__Task requirements__
The entries are to be written out word for word, with their images left out.

__Data extracts__

-------------------------

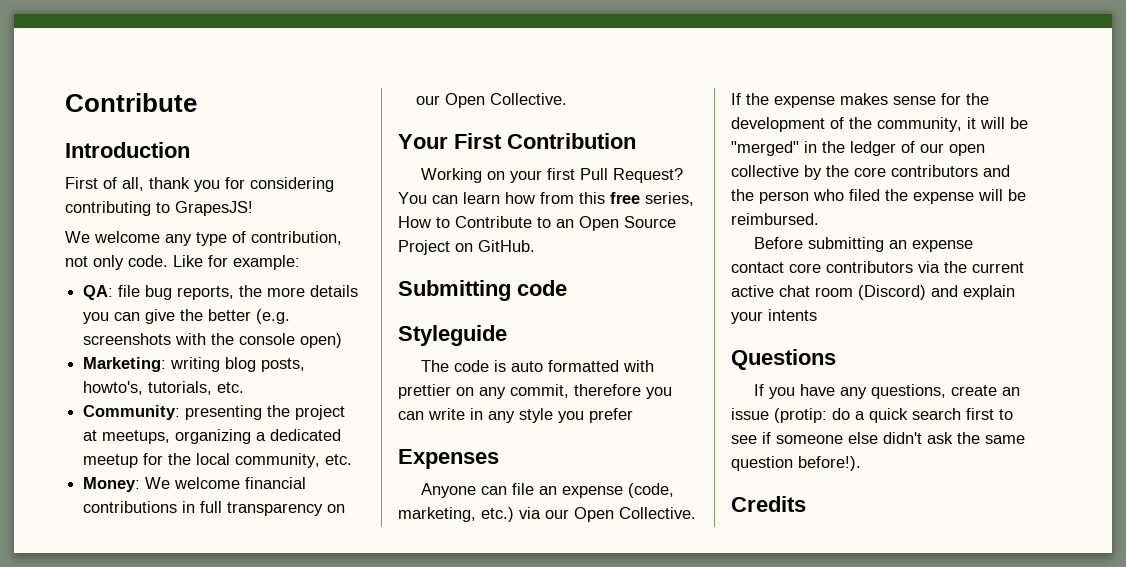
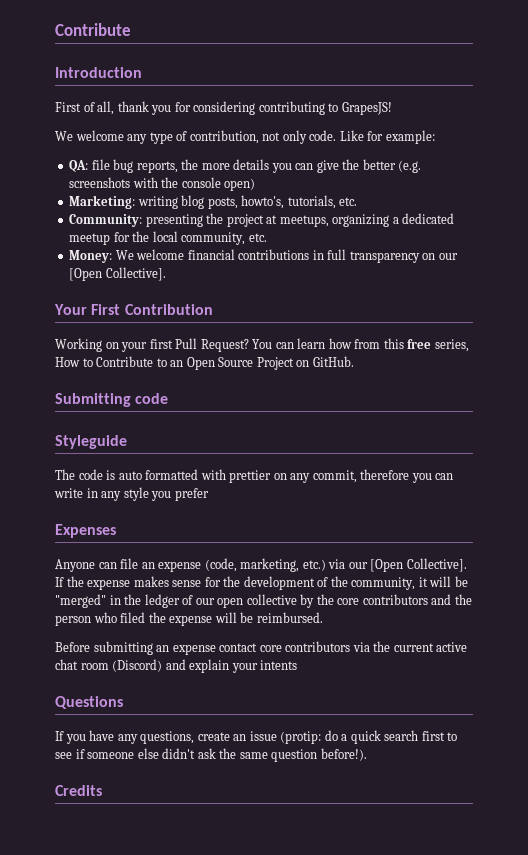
[445,93,568,108] Open Collective. -> [69,267,166,281] [Open Collective].
[574,507,696,522] Open Collective. -> [370,558,467,572] [Open Collective].

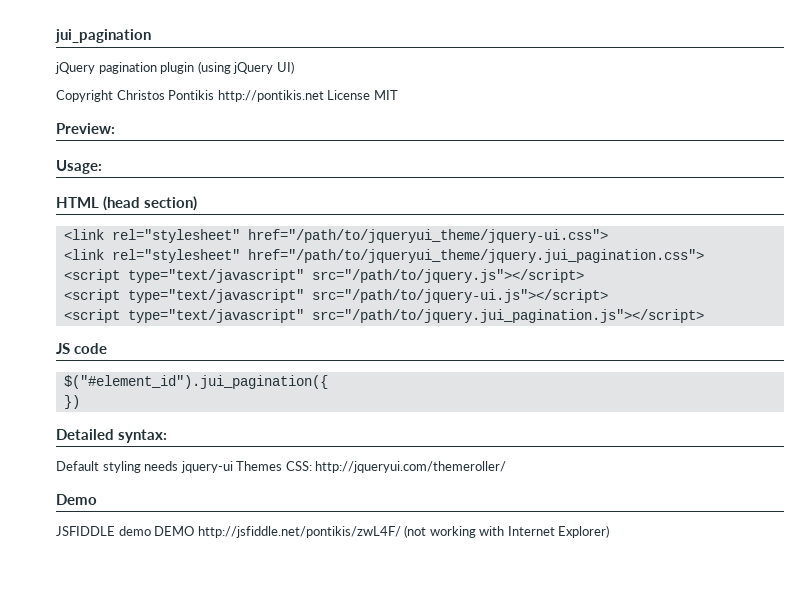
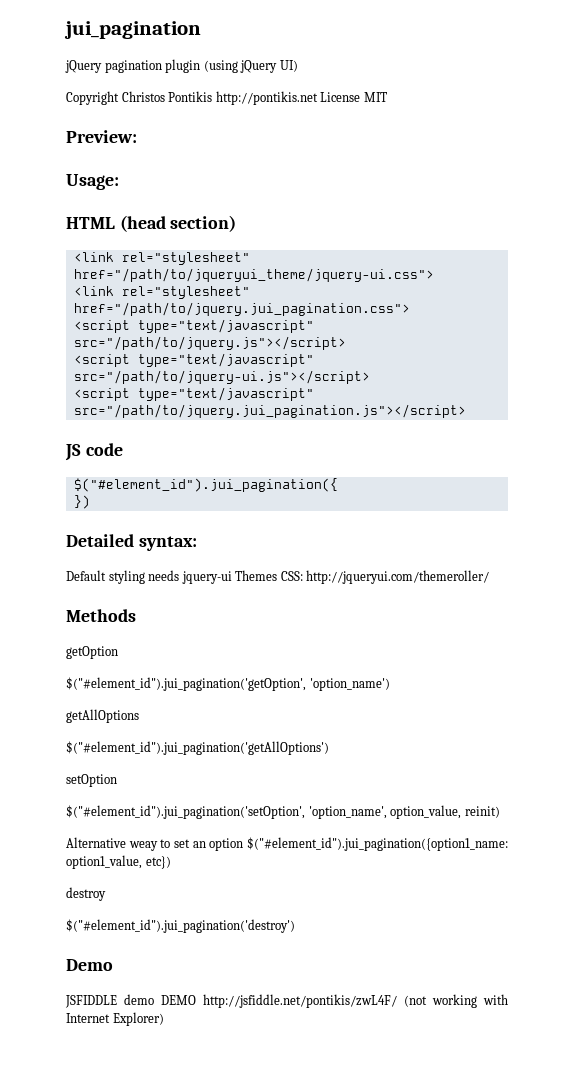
[247,249,704,263] href="/path/to/jqueryui_theme/jquery.jui_pagination.css"> -> [73,302,410,316] href="/path/to/jquery.jui_pagination.css">
(507, 467) none -> [66,609,136,622] [66,646,118,659] [66,677,390,691] [66,709,139,723] [66,741,329,755] [66,774,117,787] [66,805,500,819] [66,837,508,851] [66,855,171,869] [66,887,106,901] [66,919,295,933] // Methods // getOption // $("#element_id").jui_pagination('getOption', 'option_name') // getAllOptions // $("#element_id").jui_pagination('getAllOptions') // setOption // $("#element_id").jui_pagination('setOption', 'option_name', option_value, reinit) // Alternative weay to set an option $("#element_id").jui_pagination({option1_name: option1_value, etc}) // destroy // $("#element_id").jui_pagination('destroy')

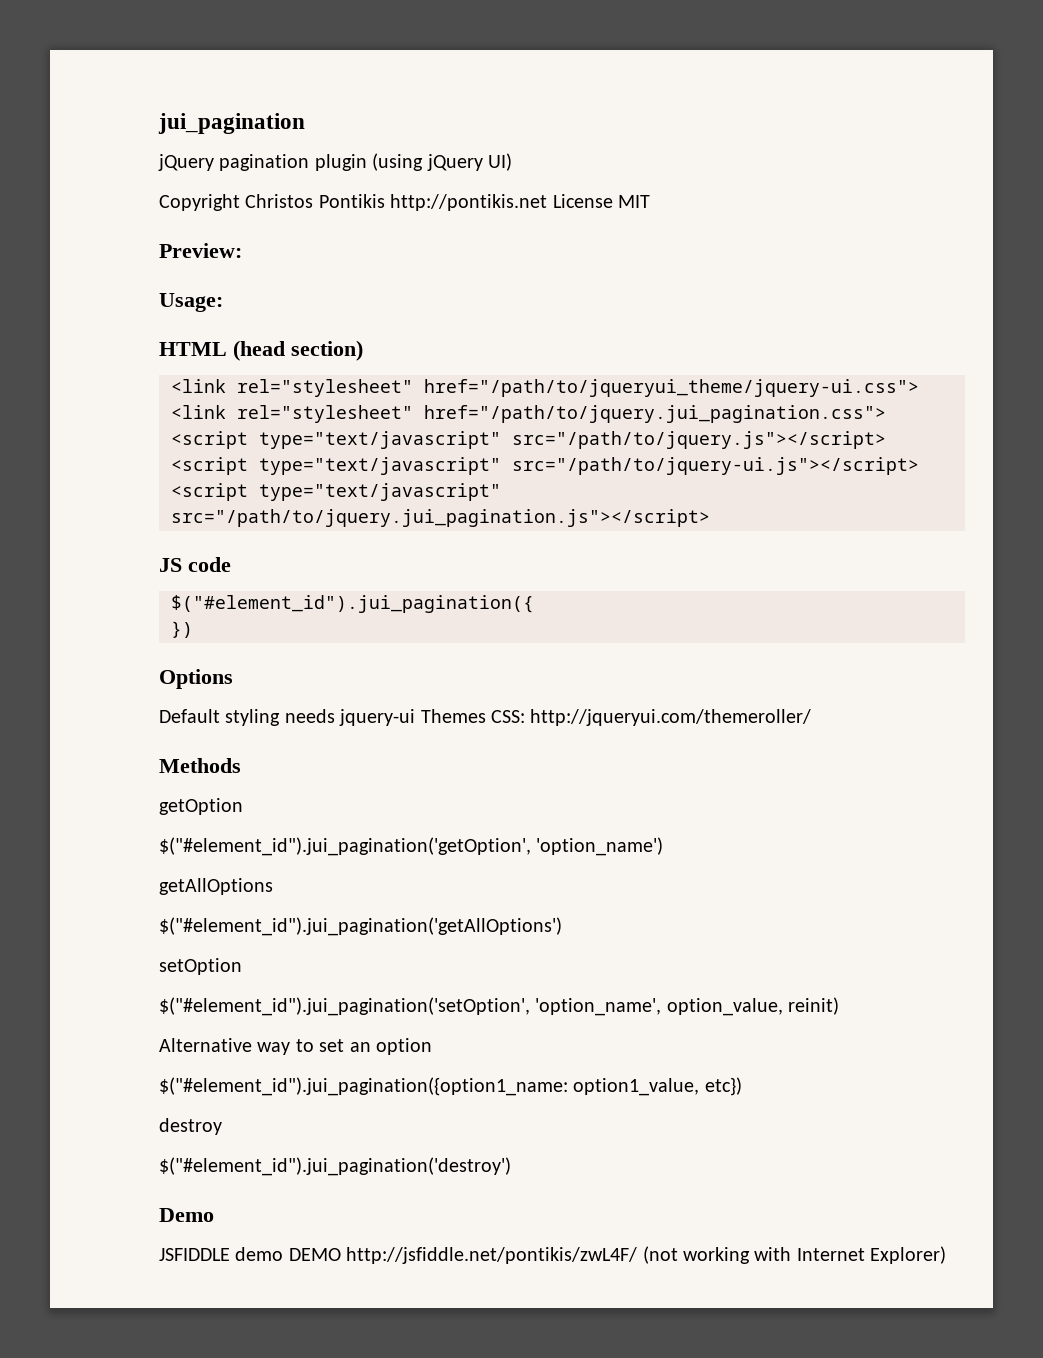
[66,534,197,551] Detailed syntax: -> [159,669,233,689] Options
[128,841,158,851] weay -> [257,1042,291,1055] way
(244, 844) none -> (432, 1046) //

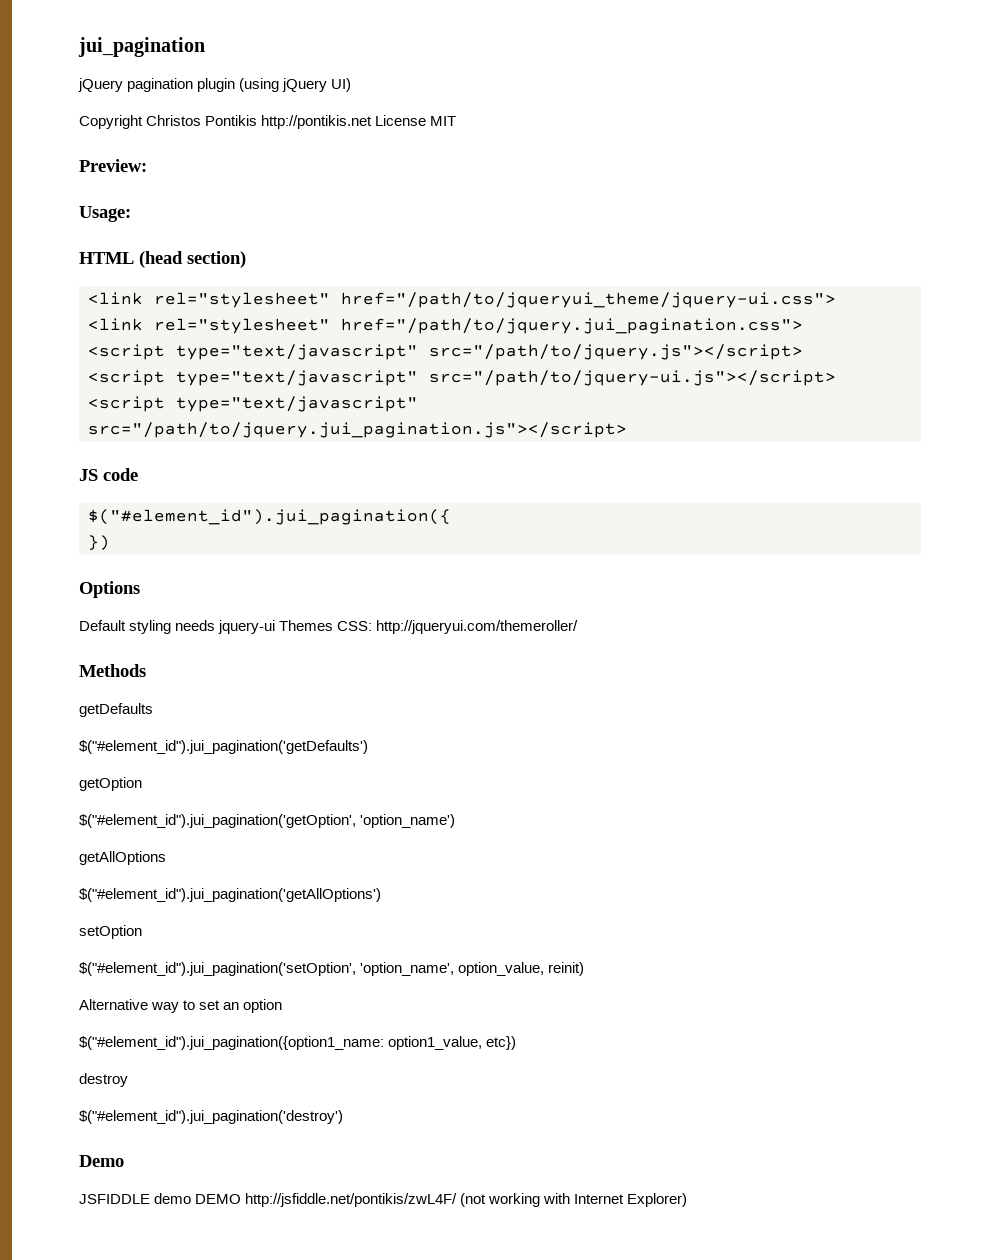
(241, 765) none -> [79,703,153,717] [79,740,368,754] // getDefaults // $("#element_id").jui_pagination('getDefaults')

-------------------------

__Answer space__
[445,93,568,108] Open Collective. -> [69,267,166,281] [Open Collective].
[574,507,696,522] Open Collective. -> [370,558,467,572] [Open Collective].

[247,249,704,263] href="/path/to/jqueryui_theme/jquery.jui_pagination.css"> -> [73,302,410,316] href="/path/to/jquery.jui_pagination.css">
(507, 467) none -> [66,609,136,622] [66,646,118,659] [66,677,390,691] [66,709,139,723] [66,741,329,755] [66,774,117,787] [66,805,500,819] [66,837,508,851] [66,855,171,869] [66,887,106,901] [66,919,295,933] // Methods // getOption // $("#element_id").jui_pagination('getOption', 'option_name') // getAllOptions // $("#element_id").jui_pagination('getAllOptions') // setOption // $("#element_id").jui_pagination('setOption', 'option_name', option_value, reinit) // Alternative weay to set an option $("#element_id").jui_pagination({option1_name: option1_value, etc}) // destroy // $("#element_id").jui_pagination('destroy')

[66,534,197,551] Detailed syntax: -> [159,669,233,689] Options
[128,841,158,851] weay -> [257,1042,291,1055] way
(244, 844) none -> (432, 1046) //

(241, 765) none -> [79,703,153,717] [79,740,368,754] // getDefaults // $("#element_id").jui_pagination('getDefaults')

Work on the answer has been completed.